Analysis

Finally, the series catches fire

It was none the revival of the one dominant theme surrounding this rivalry: Indian batsmen v Pakistani bowlers



Today's play provided an illustration that the battle between India's batsmen and Pakistan's bowlers is still being furiously fought. © AFP
The Kotla Test is alive and well. There was a fear, especially after Pakistan's insipid showing over the last few weeks, that this series was going to be consigned to the cricketing dustbin. It took a combination of factors to make the second day a riveting spectacle, none more so than the revival of the one dominant theme surrounding this rivalry: Indian batsmen v Pakistani bowlers.
Turn the clock back and you have series after series hyped thus.
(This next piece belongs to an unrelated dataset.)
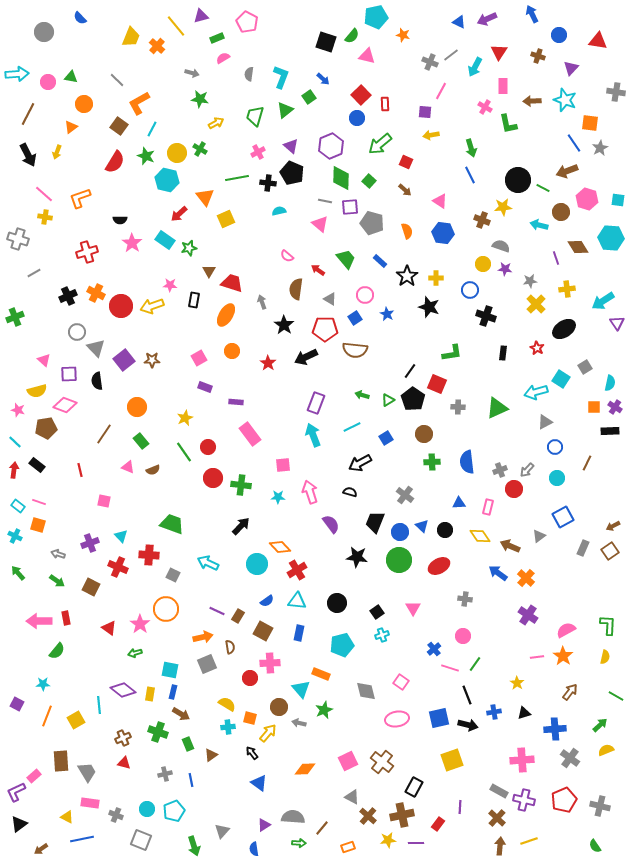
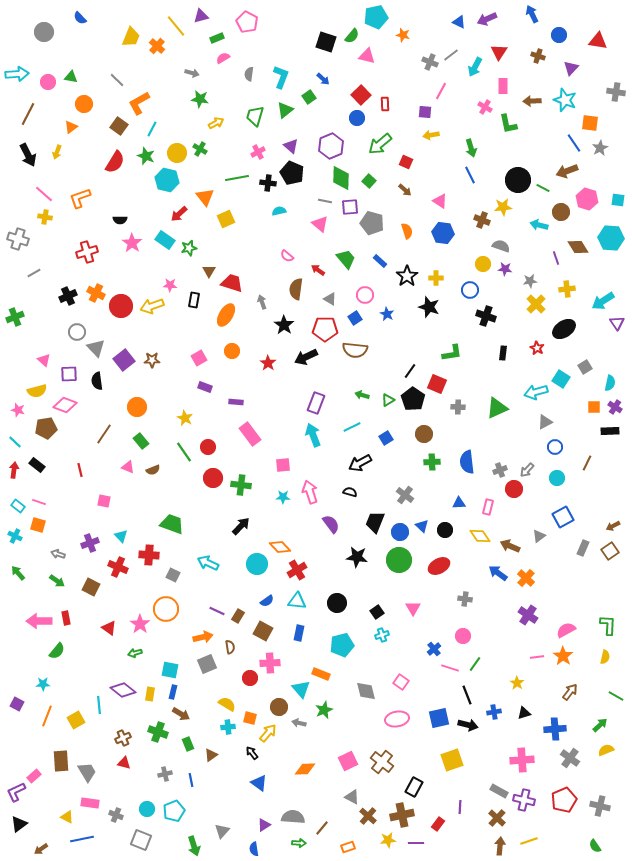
yellow star at (185, 418): rotated 21 degrees counterclockwise
cyan star at (278, 497): moved 5 px right
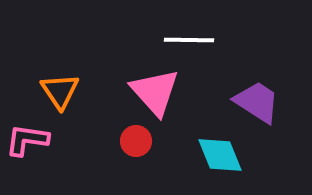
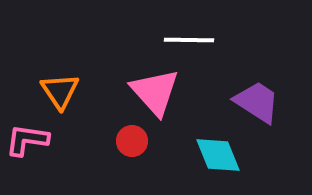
red circle: moved 4 px left
cyan diamond: moved 2 px left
Very often it's been about India's masterful wrists taking on Pakistan's exotic brand of pace and legspin. It's often simply trotted out as an overused cliché but the fact remains, and today was an example, that the battle is still being furiously fought.
It was a day when red-hot pace (Shoaib Akhtar) met rock-solid defence (Rahul Dravid); when outlandish wrong-footed medium-pace (Sohail Tanvir) ran into willowy wrist-work (VVS Laxman); and when the artful legspin of Danish Kaneria jousted with Mahendra Singh Dhoni's unconventional shot-manufacturing. It was also a day for two run-outs, umpteen raucous appeals, several verbal confrontations and an atmosphere that matched the quality of cricket on show. Heck, even the sun stayed out for most of the day.
Tanvir has to be one of the most freakish cricketers around - not only with respect to his action but also his rapid rise. Six months back he was a nobody, in June he was one of the many young prospects attending Wasim Akram's bowling camp, by September he was part of a side that reached the ICC World Twenty20 final, in October he broke into the one-day side (yet there were many still calling him "limited").
Today he snared two of the biggest wickets at hand. One came into the left-hander, sneaking through the gate that Sourav Ganguly opened; the other did the same to the right-hander, castling the technically superior Rahul Dravid. Stranger still, he reacted in stoic manner, without the hint of a smile. Here is someone whose arms, head and legs defy the laws of mechanics ball after ball. Yet he often appeared the most morose man on the field. At the media session early on in the tour he thought it best to introduce himself before answering questions - "Ladies and gentlemen, I am Sohail Tanvir, [the] left-arm fast bowler ..." - but few will need any introductions now.
Here is someone whose arms, head and legs defy the laws of mechanics ball after ball. Yet he often appeared the most morose man on the field
Up against him was Laxman, a far more languid character whose smile can light up an entire room. Unlike Tanvir, there is no real effort in Laxman's game, no jerky movements, no awkwardness. He walked in amid a mini-crisis but was soon executing flicks from his magical repertoire. In typically humble fashion he later dismissed all those gorgeous strokes, saying he "just played according to the merit of the ball".
The tough bit would have been handling Tanvir, occasionally swinging the ball both ways, but Laxman picked it off as delicately as if he were peeling an egg. "Tanvir is a very different kind of bowler so it is very important to get used to his style of bowling," said Laxman, "and getting used to his style was challenging. Yet I thought Shoaib was the best bowler for them."
For sheer adrenalin-fuelled pace Shoaib has few equals. His run-up appeared shorter than usual but the strange bit was the manner in which he marked it - setting a mark on the ground and starting ten feet behind. He was used in short bursts and clocked around 145kph whenever given the ball. He was greeted by "Indy, Pindi, Rawalpindi" when fielding near the boundary-line but laughed it all away with one of those "What do you know about the donkey work" laughs.
Dhoni was the most innovative one on view. He danced down the track to Tanvir, in an attempt to negate the swing, and brought out a few agricultural pulls down the ground against Danish Kaneria. He ran hard, fidgeted and didn't hesitate giving the bowlers some lip. His free-flowing style eased the pressure on Laxman, one who has tended to be bogged down when batting with the tail. In contrasting styles they ensured that India's batsmen ended the day with a slight edge over the Pakistan bowlers. Both sets can take a bow: it was the absorbing contest that - finally - ignited the series.